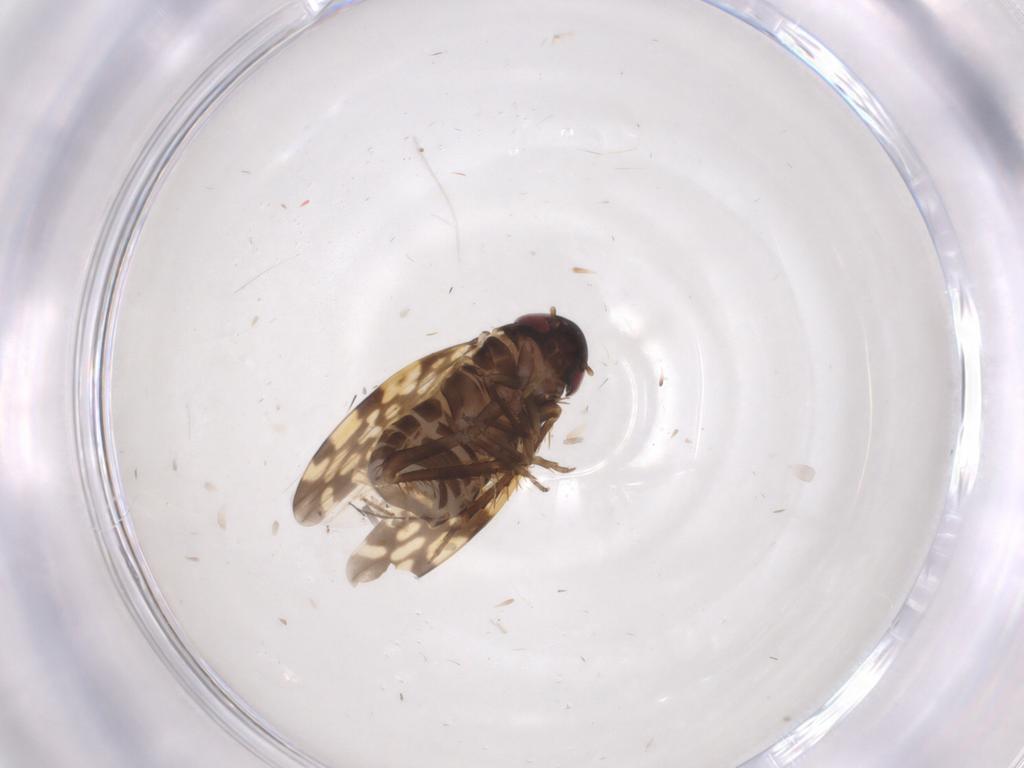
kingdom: Animalia
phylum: Arthropoda
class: Insecta
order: Hemiptera
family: Cicadellidae
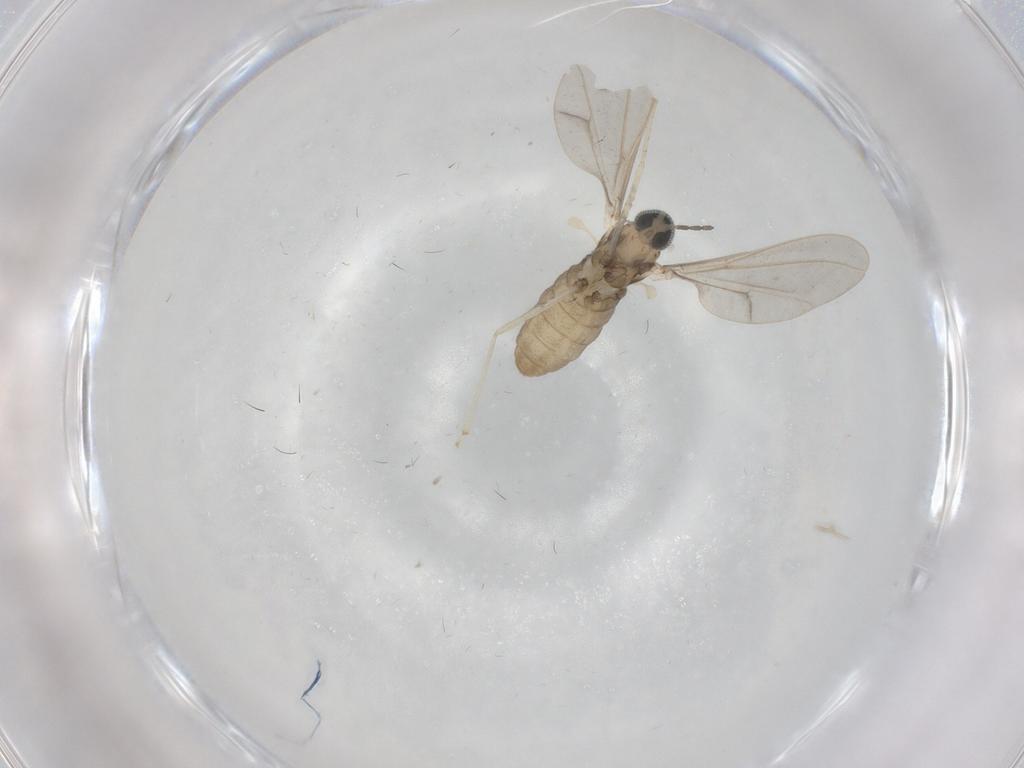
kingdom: Animalia
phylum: Arthropoda
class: Insecta
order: Diptera
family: Cecidomyiidae
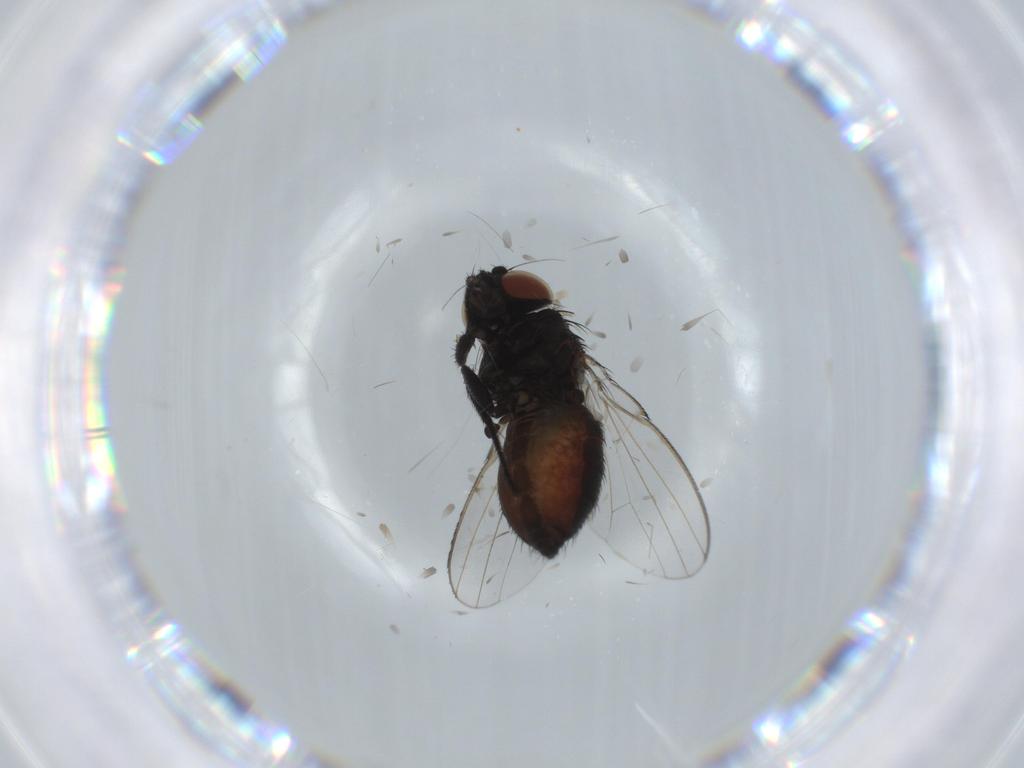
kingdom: Animalia
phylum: Arthropoda
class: Insecta
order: Diptera
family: Milichiidae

● **What you need to do**: Please copy every line of the entries above word for word, leaving out the pictures.

● **The solution**:
kingdom: Animalia
phylum: Arthropoda
class: Insecta
order: Hemiptera
family: Cicadellidae
kingdom: Animalia
phylum: Arthropoda
class: Insecta
order: Diptera
family: Cecidomyiidae
kingdom: Animalia
phylum: Arthropoda
class: Insecta
order: Diptera
family: Milichiidae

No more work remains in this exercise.